> INPUT RECORDS:
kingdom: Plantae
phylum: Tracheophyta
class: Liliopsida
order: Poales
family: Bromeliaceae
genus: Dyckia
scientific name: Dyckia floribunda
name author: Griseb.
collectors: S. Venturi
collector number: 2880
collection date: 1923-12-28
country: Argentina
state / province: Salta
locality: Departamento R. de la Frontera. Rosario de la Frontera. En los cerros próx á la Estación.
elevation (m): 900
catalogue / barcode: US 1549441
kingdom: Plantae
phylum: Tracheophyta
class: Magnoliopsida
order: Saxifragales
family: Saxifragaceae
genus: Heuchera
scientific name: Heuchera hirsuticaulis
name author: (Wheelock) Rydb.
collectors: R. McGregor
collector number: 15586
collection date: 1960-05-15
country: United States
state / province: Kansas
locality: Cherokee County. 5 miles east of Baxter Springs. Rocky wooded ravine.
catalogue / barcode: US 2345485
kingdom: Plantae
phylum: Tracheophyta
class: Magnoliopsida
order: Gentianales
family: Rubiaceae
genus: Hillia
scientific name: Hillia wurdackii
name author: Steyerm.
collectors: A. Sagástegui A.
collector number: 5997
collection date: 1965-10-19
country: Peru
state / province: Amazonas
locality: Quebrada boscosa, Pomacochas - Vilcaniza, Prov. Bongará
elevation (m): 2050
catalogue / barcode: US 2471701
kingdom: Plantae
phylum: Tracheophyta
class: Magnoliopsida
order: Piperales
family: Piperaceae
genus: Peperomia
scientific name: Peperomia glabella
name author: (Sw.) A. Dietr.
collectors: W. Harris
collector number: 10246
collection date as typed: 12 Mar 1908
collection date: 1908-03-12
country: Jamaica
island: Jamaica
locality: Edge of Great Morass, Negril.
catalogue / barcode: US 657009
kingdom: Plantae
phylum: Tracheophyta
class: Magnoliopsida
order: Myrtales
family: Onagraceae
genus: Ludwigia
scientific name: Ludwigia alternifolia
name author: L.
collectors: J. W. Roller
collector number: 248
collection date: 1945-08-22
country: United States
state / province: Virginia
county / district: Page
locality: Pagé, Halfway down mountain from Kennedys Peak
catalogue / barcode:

> DIRECTIONS: Transcribe every entry above line by line, keeping each field and value unchanged.

> REPLY:
kingdom: Plantae
phylum: Tracheophyta
class: Liliopsida
order: Poales
family: Bromeliaceae
genus: Dyckia
scientific name: Dyckia floribunda
name author: Griseb.
collectors: S. Venturi
collector number: 2880
collection date: 1923-12-28
country: Argentina
state / province: Salta
locality: Departamento R. de la Frontera. Rosario de la Frontera. En los cerros próx á la Estación.
elevation (m): 900
catalogue / barcode: US 1549441
kingdom: Plantae
phylum: Tracheophyta
class: Magnoliopsida
order: Saxifragales
family: Saxifragaceae
genus: Heuchera
scientific name: Heuchera hirsuticaulis
name author: (Wheelock) Rydb.
collectors: R. McGregor
collector number: 15586
collection date: 1960-05-15
country: United States
state / province: Kansas
locality: Cherokee County. 5 miles east of Baxter Springs. Rocky wooded ravine.
catalogue / barcode: US 2345485
kingdom: Plantae
phylum: Tracheophyta
class: Magnoliopsida
order: Gentianales
family: Rubiaceae
genus: Hillia
scientific name: Hillia wurdackii
name author: Steyerm.
collectors: A. Sagástegui A.
collector number: 5997
collection date: 1965-10-19
country: Peru
state / province: Amazonas
locality: Quebrada boscosa, Pomacochas - Vilcaniza, Prov. Bongará
elevation (m): 2050
catalogue / barcode: US 2471701
kingdom: Plantae
phylum: Tracheophyta
class: Magnoliopsida
order: Piperales
family: Piperaceae
genus: Peperomia
scientific name: Peperomia glabella
name author: (Sw.) A. Dietr.
collectors: W. Harris
collector number: 10246
collection date as typed: 12 Mar 1908
collection date: 1908-03-12
country: Jamaica
island: Jamaica
locality: Edge of Great Morass, Negril.
catalogue / barcode: US 657009
kingdom: Plantae
phylum: Tracheophyta
class: Magnoliopsida
order: Myrtales
family: Onagraceae
genus: Ludwigia
scientific name: Ludwigia alternifolia
name author: L.
collectors: J. W. Roller
collector number: 248
collection date: 1945-08-22
country: United States
state / province: Virginia
county / district: Page
locality: Pagé, Halfway down mountain from Kennedys Peak
catalogue / barcode:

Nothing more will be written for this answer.